• **Problem to work on**
Where the data below has the string "quality", return the whole line.

Transcribed page contents
>>>>>

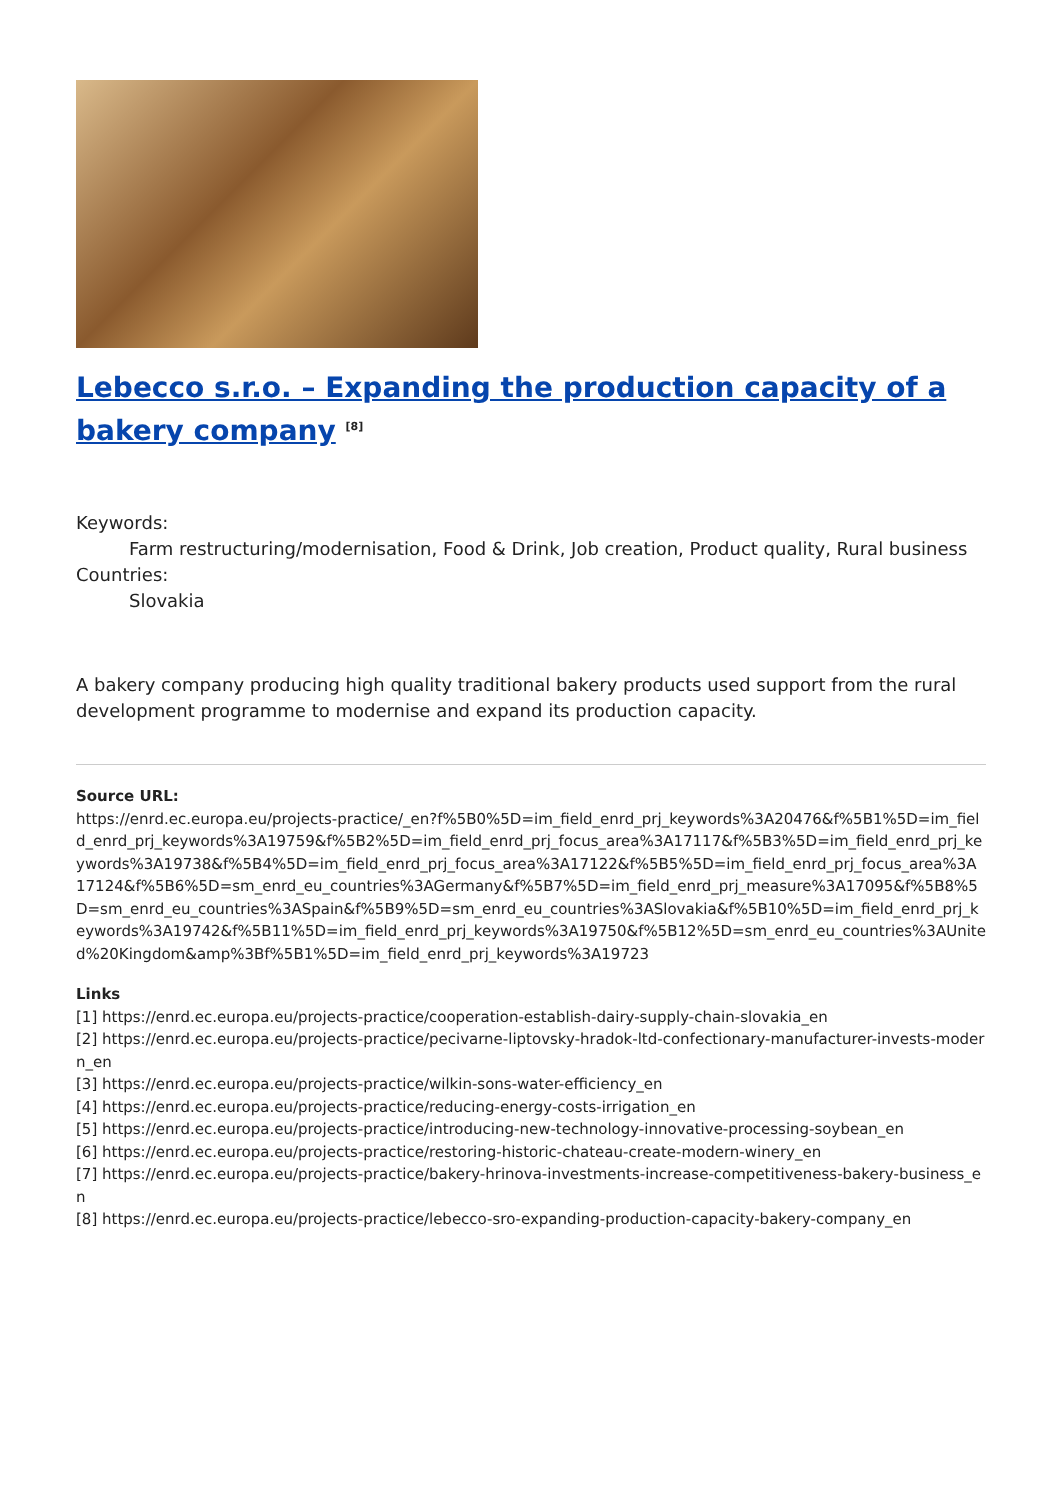Lebecco s.r.o. – Expanding the production capacity of a bakery company <sup>[8]</sup>
Keywords:
Farm restructuring/modernisation, Food & Drink, Job creation, Product quality, Rural business
Countries:
Slovakia
A bakery company producing high quality traditional bakery products used support from the rural development programme to modernise and expand its production capacity.
Source URL:
https://enrd.ec.europa.eu/projects-practice/_en?f%5B0%5D=im_field_enrd_prj_keywords%3A20476&f%5B1%5D=im_field_enrd_prj_keywords%3A19759&f%5B2%5D=im_field_enrd_prj_focus_area%3A17117&f%5B3%5D=im_field_enrd_prj_keywords%3A19738&f%5B4%5D=im_field_enrd_prj_focus_area%3A17122&f%5B5%5D=im_field_enrd_prj_focus_area%3A17124&f%5B6%5D=sm_enrd_eu_countries%3AGermany&f%5B7%5D=im_field_enrd_prj_measure%3A17095&f%5B8%5D=sm_enrd_eu_countries%3ASpain&f%5B9%5D=sm_enrd_eu_countries%3ASlovakia&f%5B10%5D=im_field_enrd_prj_keywords%3A19742&f%5B11%5D=im_field_enrd_prj_keywords%3A19750&f%5B12%5D=sm_enrd_eu_countries%3AUnited%20Kingdom&amp%3Bf%5B1%5D=im_field_enrd_prj_keywords%3A19723
Links
[1] https://enrd.ec.europa.eu/projects-practice/cooperation-establish-dairy-supply-chain-slovakia_en
[2] https://enrd.ec.europa.eu/projects-practice/pecivarne-liptovsky-hradok-ltd-confectionary-manufacturer-invests-modern_en
[3] https://enrd.ec.europa.eu/projects-practice/wilkin-sons-water-efficiency_en
[4] https://enrd.ec.europa.eu/projects-practice/reducing-energy-costs-irrigation_en
[5] https://enrd.ec.europa.eu/projects-practice/introducing-new-technology-innovative-processing-soybean_en
[6] https://enrd.ec.europa.eu/projects-practice/restoring-historic-chateau-create-modern-winery_en
[7] https://enrd.ec.europa.eu/projects-practice/bakery-hrinova-investments-increase-competitiveness-bakery-business_en
[8] https://enrd.ec.europa.eu/projects-practice/lebecco-sro-expanding-production-capacity-bakery-company_en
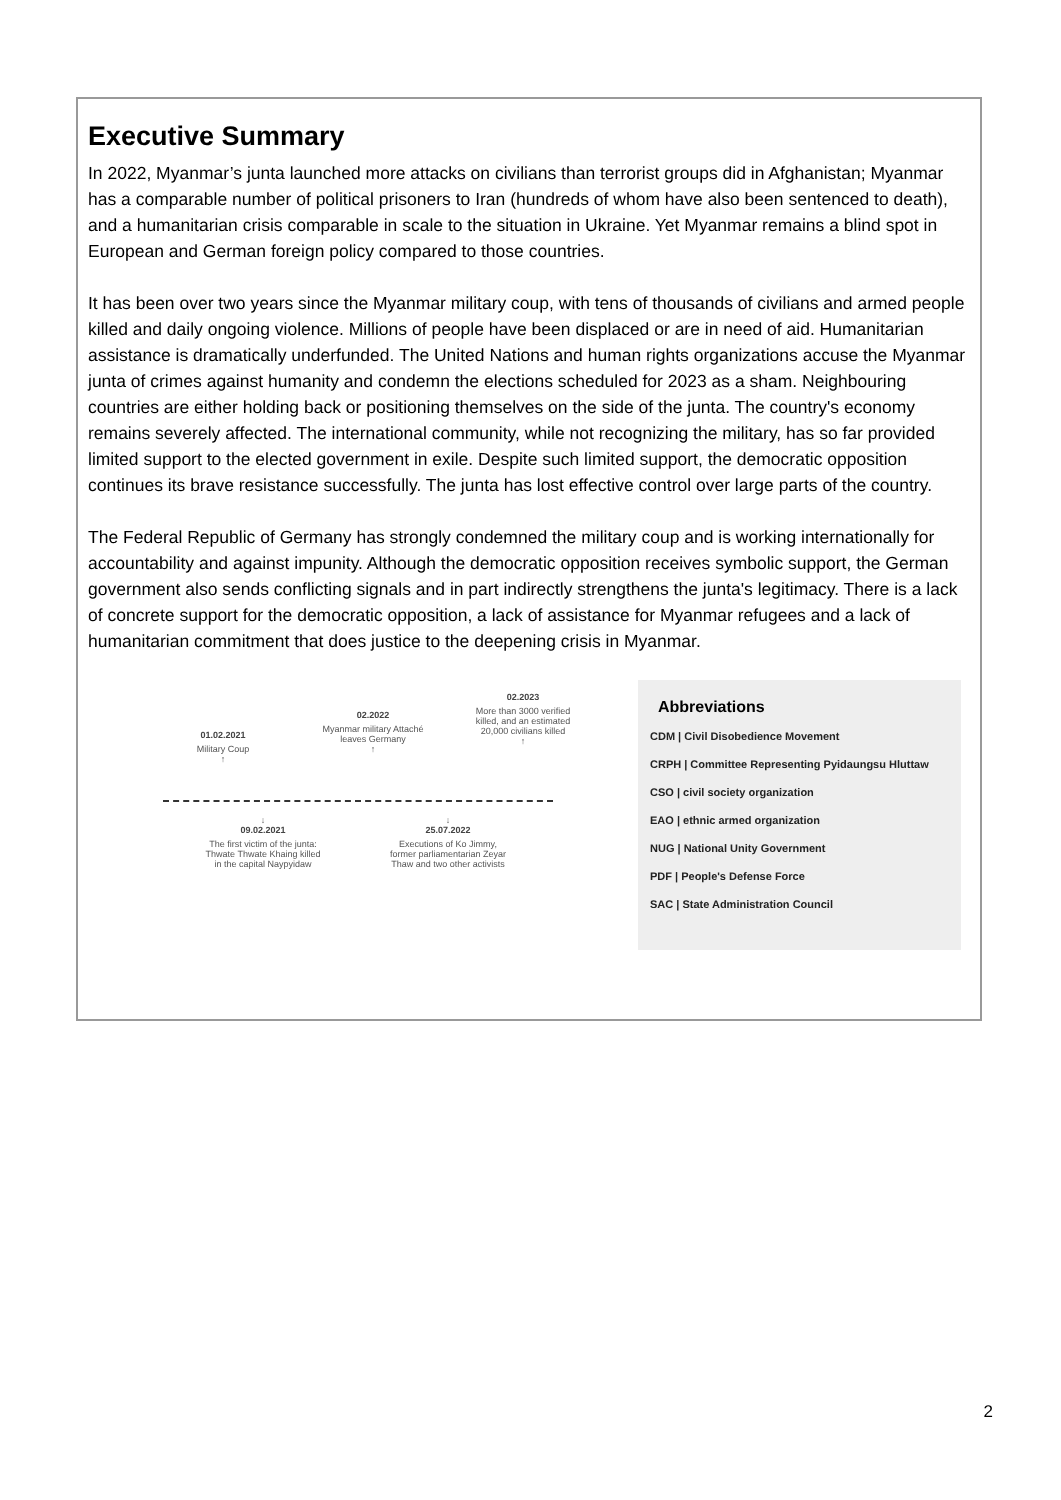Executive Summary
In 2022, Myanmar’s junta launched more attacks on civilians than terrorist groups did in Afghanistan; Myanmar has a comparable number of political prisoners to Iran (hundreds of whom have also been sentenced to death), and a humanitarian crisis comparable in scale to the situation in Ukraine. Yet Myanmar remains a blind spot in European and German foreign policy compared to those countries.
It has been over two years since the Myanmar military coup, with tens of thousands of civilians and armed people killed and daily ongoing violence. Millions of people have been displaced or are in need of aid. Humanitarian assistance is dramatically underfunded. The United Nations and human rights organizations accuse the Myanmar junta of crimes against humanity and condemn the elections scheduled for 2023 as a sham. Neighbouring countries are either holding back or positioning themselves on the side of the junta. The country's economy remains severely affected. The international community, while not recognizing the military, has so far provided limited support to the elected government in exile. Despite such limited support, the democratic opposition continues its brave resistance successfully. The junta has lost effective control over large parts of the country.
The Federal Republic of Germany has strongly condemned the military coup and is working internationally for accountability and against impunity. Although the democratic opposition receives symbolic support, the German government also sends conflicting signals and in part indirectly strengthens the junta's legitimacy. There is a lack of concrete support for the democratic opposition, a lack of assistance for Myanmar refugees and a lack of humanitarian commitment that does justice to the deepening crisis in Myanmar.
01.02.2021
Military Coup
↑
02.2022
Myanmar military Attaché leaves Germany
↑
02.2023
More than 3000 verified killed, and an estimated 20,000 civilians killed
↑
↓
09.02.2021
The first victim of the junta: Thwate Thwate Khaing killed in the capital Naypyidaw
↓
25.07.2022
Executions of Ko Jimmy, former parliamentarian Zeyar Thaw and two other activists
Abbreviations
CDM | Civil Disobedience Movement
CRPH | Committee Representing Pyidaungsu Hluttaw
CSO | civil society organization
EAO | ethnic armed organization
NUG | National Unity Government
PDF | People's Defense Force
SAC | State Administration Council
2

<<<<<

• **Exercise response**
Farm restructuring/modernisation, Food & Drink, Job creation, Product quality, Rural business
A bakery company producing high quality traditional bakery products used support from the rural development programme to modernise and expand its production capacity.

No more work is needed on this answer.